A massive use of the oil weapon along the lines of the 1973 oil embargo is out of the question nowadays.

Nevertheless, some people, like former CIA Director James Woolsey, predict that a radical seizure of power in Saudi Arabia might usher in the use of the oil weapon against the West. But to be radical is not tantamount to being irrational, and whatever its religious or political color might be, no Saudi state could forfeit its means to hold the reins of power. The colossal wealth that comes from oil makes producers no less dependent on oil than consumers.

The real threat is not that a radical Saudi Arabia might cease exporting oil, but that it would continue doing so even if the country turned radical. Billions of petrodollars would then become the financial firepower behind global Wahhabi designs.

But is this really a scenario much different from the one we face today? After all, Saudi oil wealth has been underwriting terrorism for quite some time now. Conspicuously, al-Qaeda is happy with Saudi power in the oil markets. In one of its pronouncements, it even admitted that Saudi Arabia “must remain safe…because it is the primary source of funds for most Jihad movements.”

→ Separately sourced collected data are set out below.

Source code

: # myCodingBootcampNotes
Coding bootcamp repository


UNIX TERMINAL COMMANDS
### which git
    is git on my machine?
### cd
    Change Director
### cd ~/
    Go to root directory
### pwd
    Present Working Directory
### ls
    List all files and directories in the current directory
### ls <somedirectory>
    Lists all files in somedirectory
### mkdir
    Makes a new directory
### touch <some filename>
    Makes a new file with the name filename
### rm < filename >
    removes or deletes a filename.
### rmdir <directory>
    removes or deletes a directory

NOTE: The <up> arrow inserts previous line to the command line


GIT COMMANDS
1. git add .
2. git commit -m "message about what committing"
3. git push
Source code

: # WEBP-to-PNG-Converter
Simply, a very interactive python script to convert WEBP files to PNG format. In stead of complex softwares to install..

If energy security means the availability of sufficient supply at affordable prices, then the real security problem comes from market power, from a cartel-based price system that dictates artificially high prices that could never exist in a competitive market.

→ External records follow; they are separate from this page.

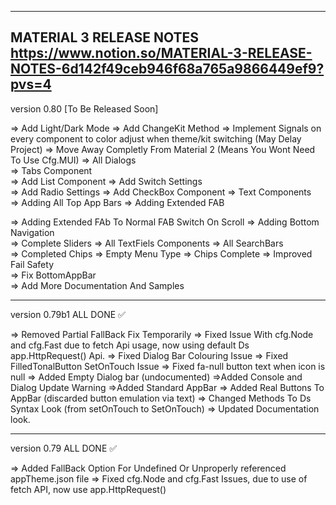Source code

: -------------------------------------------------------------------------------------------------------------------------------
MATERIAL 3 RELEASE NOTES https://www.notion.so/MATERIAL-3-RELEASE-NOTES-6d142f49ceb946f68a765a9866449ef9?pvs=4
------------------------------------------------------------------------------------------------------------------------------
version 0.80 [To Be Released Soon]

=> Add Light/Dark Mode
=> Add ChangeKit Method
=> Implement Signals on every component to
color adjust when theme/kit switching
(May Delay Project)
=> Move Away Completly From Material 2 
   (Means You Wont Need To Use Cfg.MUI)
=> All Dialogs                                                                                                           
=> Tabs Component                                                                                                        
=> Add List Component
=> Add Switch Settings                                                                                                   
=> Add Radio Settings
=> Add CheckBox Component
=> Text Components                                                                                                       
=> Adding All Top App Bars
=> Adding Extended FAB

=> Adding Extended FAb To Normal FAB Switch On Scroll
=> Adding Bottom Navigation                                                                                              
=> Complete Sliders
=> All TextFiels Components
=> All SearchBars                                                                                                        
=> Completed Chips
=> Empty Menu Type
=> Chips Complete
=> Improved Fail Safety                                                                                                  
=> Fix BottomAppBar                                                                                                      
=> Add More Documentation And Samples                                                                                    

--------------------------------------------------------------------------------------------------------------------------------
version 0.79b1                                                                                                 ALL DONE ✅

=> Removed Partial FallBack Fix Temporarily
=> Fixed Issue With cfg.Node and cfg.Fast due to fetch Api usage, now using
default Ds app.HttpRequest() Api.
=> Fixed Dialog Bar Colouring Issue
=> Fixed FilledTonalButton SetOnTouch Issue
=> Fixed fa-null button text when icon is null
=> Added Empty Dialog bar (undocumented)
=>Added Console and Dialog Update Warning
=>Added Standard AppBar
=> Added Real Buttons To AppBar (discarded button emulation via text)
=> Changed Methods To Ds Syntax Look (from setOnTouch to SetOnTouch)
=> Updated Documentation look.

------------------------------------------------------------------------------------------------------------------------------------
version 0.79                                                                                                   ALL DONE ✅

=> Added FallBack Option For Undefined Or Unproperly referenced appTheme.json file
=> Fixed cfg.Node and cfg.Fast Issues, due to use of fetch API, now use app.HttpRequest()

Indeed, the aspiration to maintain market control explains OPEC’s opposition to the Kyoto Protocol, whose implementation might reduce global oil demand by as much as 20%, and its fear that the US might follow Europe’s example and fight oil addiction by a drastic increase in energy taxes.

President Barack Obama has repeatedly warned that the transfer of wealth to hostile oil producing countries is a major threat to US national security. His plan for a substantial cut in US oil consumption to meet lower carbon emission targets and a ten-year plan to develop clean energy are commendable aspirations. But policies aimed at reducing oil consumption are bound to clash with the urgent need to revive America’s economy.

Maintaining stability in the Middle East for the sake of energy security has now become secondary to the pressing need to deal with the challenges posed by the problems in Iran, Iraq, and Afghanistan. But, even if the US managed to reduce oil consumption by as much as 17%, it would still have to depend on Gulf oil, and hence on energy security in the region.